● TASK GOAL
Write out all the data verbatim. Skip images.

═══ COLLECTED MATERIAL

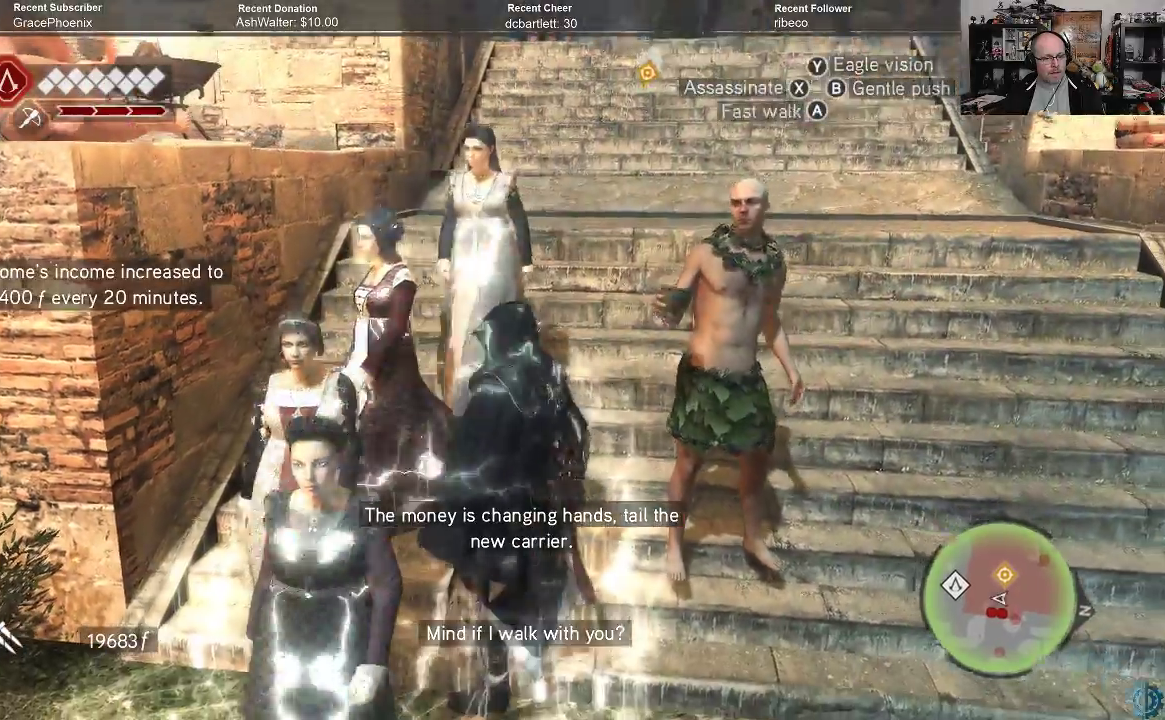
{"buttons": [], "left_stick": "center", "right_stick": "center", "events": []}
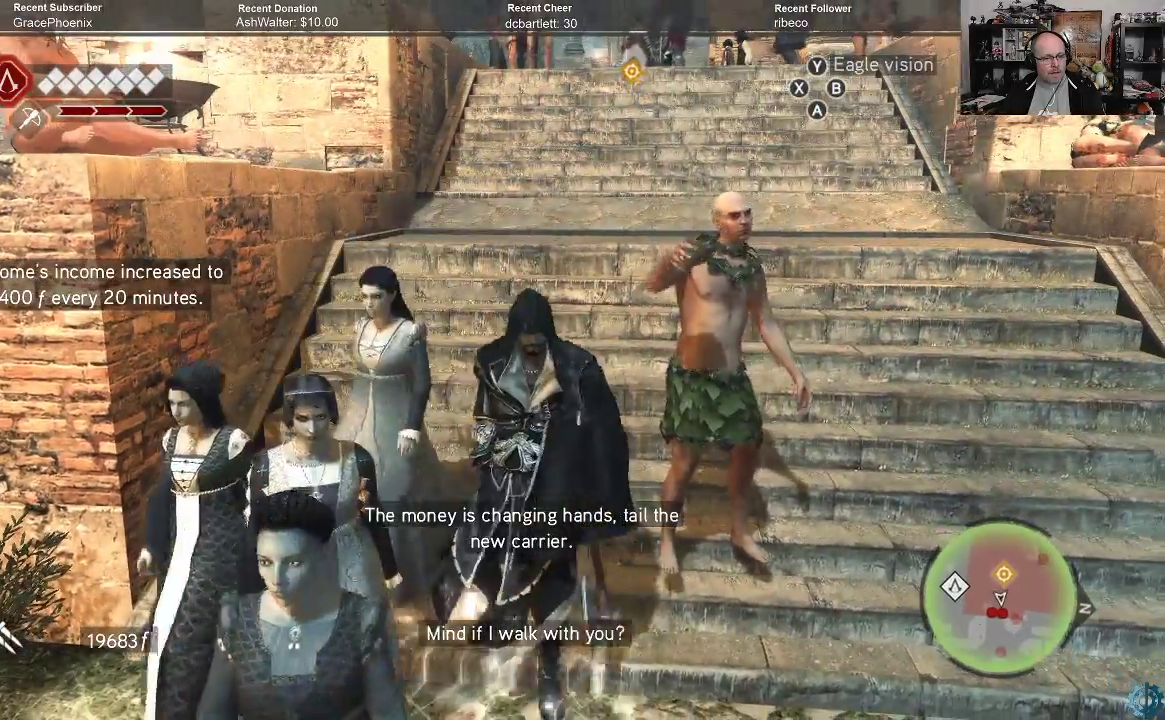
{"buttons": [], "left_stick": "center", "right_stick": "center", "events": [[367, "right_stick", "up"], [500, "right_stick", "center"]]}
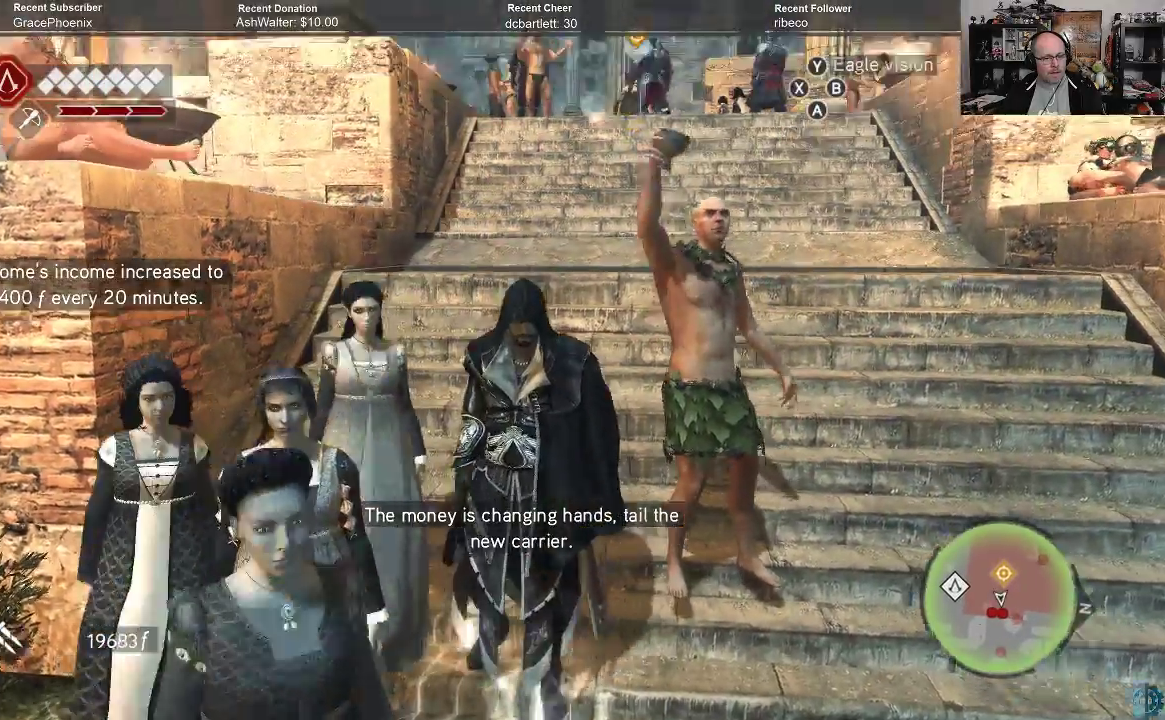
{"buttons": [], "left_stick": "center", "right_stick": "center", "events": []}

══════

● WRITTEN SOLUTION
{"buttons": [], "left_stick": "center", "right_stick": "center", "events": []}
{"buttons": [], "left_stick": "center", "right_stick": "center", "events": [[367, "right_stick", "up"], [500, "right_stick", "center"]]}
{"buttons": [], "left_stick": "center", "right_stick": "center", "events": []}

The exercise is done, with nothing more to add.